CGEY is handling the high-profile govern-ment e-procurement project GoProcure, in collaboration with Oracle. E-government unit boss Brendan Boyle sees no adverse impact from the change in structure.

“We’ve been kept informed throughout the process. David Stewart has been in charge of the project from their side and now he’s one of the owners of the company. And they may well be focusing more on the New Zealand market now, which I see as a positive move. It’s business as usual as far as we’re concerned.”

Kieran Devine, service delivery manager of Transpower, for which CGEY has been working with SolNet on security of the electricity distribution network, says the current phase two of that project is “a fairly clean package”, due to be finished soon, and Transpower will then let a tender for phase three.

Transpower has been satisfied with the company’s work on the first two phases, which have scoped the problem and identified “some of the building blocks that we need to add to our systems”.

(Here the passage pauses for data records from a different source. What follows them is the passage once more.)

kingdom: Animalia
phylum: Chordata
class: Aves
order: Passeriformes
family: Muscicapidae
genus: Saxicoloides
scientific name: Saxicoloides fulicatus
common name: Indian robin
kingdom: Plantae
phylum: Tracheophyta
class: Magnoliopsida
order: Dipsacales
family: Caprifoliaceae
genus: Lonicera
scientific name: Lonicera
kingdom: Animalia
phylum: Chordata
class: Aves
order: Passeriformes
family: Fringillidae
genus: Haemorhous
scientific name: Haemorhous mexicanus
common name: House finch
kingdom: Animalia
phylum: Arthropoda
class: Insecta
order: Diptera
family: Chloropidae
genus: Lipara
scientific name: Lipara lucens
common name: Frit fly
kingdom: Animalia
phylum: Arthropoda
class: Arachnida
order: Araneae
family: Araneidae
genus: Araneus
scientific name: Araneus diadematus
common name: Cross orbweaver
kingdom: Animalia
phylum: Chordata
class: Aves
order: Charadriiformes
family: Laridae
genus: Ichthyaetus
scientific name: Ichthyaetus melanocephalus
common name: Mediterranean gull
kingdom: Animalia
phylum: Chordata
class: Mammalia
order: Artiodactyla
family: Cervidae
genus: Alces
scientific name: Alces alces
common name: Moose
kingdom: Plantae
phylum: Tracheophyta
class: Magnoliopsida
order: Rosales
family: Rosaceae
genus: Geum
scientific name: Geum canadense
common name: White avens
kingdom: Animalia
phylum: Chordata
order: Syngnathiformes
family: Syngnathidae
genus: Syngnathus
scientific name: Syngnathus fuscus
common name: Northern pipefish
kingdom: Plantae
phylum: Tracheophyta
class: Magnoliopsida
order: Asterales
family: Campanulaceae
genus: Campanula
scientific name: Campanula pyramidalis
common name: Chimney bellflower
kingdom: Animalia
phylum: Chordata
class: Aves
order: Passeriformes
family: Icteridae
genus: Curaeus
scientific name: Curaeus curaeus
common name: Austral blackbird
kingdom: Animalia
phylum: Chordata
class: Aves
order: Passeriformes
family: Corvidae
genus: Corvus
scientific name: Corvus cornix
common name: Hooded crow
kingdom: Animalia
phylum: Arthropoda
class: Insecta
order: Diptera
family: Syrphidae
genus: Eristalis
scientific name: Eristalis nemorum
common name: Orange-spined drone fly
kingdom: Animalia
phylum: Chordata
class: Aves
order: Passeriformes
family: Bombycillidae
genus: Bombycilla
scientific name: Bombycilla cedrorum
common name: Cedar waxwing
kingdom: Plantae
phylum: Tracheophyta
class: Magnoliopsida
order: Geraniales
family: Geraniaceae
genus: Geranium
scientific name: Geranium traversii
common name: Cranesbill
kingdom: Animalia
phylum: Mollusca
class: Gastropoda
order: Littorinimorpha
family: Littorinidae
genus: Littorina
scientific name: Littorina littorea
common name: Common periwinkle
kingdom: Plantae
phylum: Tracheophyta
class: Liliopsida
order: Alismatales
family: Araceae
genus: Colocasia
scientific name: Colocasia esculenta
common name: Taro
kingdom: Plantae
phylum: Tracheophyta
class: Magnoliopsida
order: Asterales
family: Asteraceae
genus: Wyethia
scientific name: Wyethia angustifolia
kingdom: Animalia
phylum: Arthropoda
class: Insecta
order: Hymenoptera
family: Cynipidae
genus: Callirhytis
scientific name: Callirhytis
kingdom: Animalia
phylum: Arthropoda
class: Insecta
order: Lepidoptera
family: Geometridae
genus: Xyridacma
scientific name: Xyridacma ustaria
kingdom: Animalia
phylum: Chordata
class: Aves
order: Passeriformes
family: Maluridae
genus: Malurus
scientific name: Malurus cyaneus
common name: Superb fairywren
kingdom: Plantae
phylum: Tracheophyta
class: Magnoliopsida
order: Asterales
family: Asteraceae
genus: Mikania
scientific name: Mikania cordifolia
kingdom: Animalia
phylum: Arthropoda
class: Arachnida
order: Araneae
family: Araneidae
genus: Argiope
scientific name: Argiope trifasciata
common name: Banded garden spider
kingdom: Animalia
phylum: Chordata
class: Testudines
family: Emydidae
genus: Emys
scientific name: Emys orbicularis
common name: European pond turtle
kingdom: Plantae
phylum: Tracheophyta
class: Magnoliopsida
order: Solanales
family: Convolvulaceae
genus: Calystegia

It is certainly open to CGEY to bid for future phases, but in the event of any adverse effect on the consultancy’s operations “their continued involvement is not critical”.

One of the benefits the consultancy brought was its network of international contacts, and Transpower expects and hopes those links will continue in place, which will strengthen its hand in bidding for future phases, Devine says.

Cook confirms the organisation will have continued access to the knowledge and other resources of the international Cap Gemini organisation. Cap Gemini operations in several countries, including South Africa and Japan, are locally owned, he says.

The move was initiated by the international operation, which “believes this is a more appropriate way for the New Zealand company to operate”, he says.

CGEY internationally has been shedding thousands of staff, with more layoffs to come, but there have only been “a handful” of redundancies from the New Zealand operation as a result of the change, both from the Auckland and Wellington offices, Cook says. He declines to quantify “a handful” any more precisely.

He will not say how much was paid in the takeover.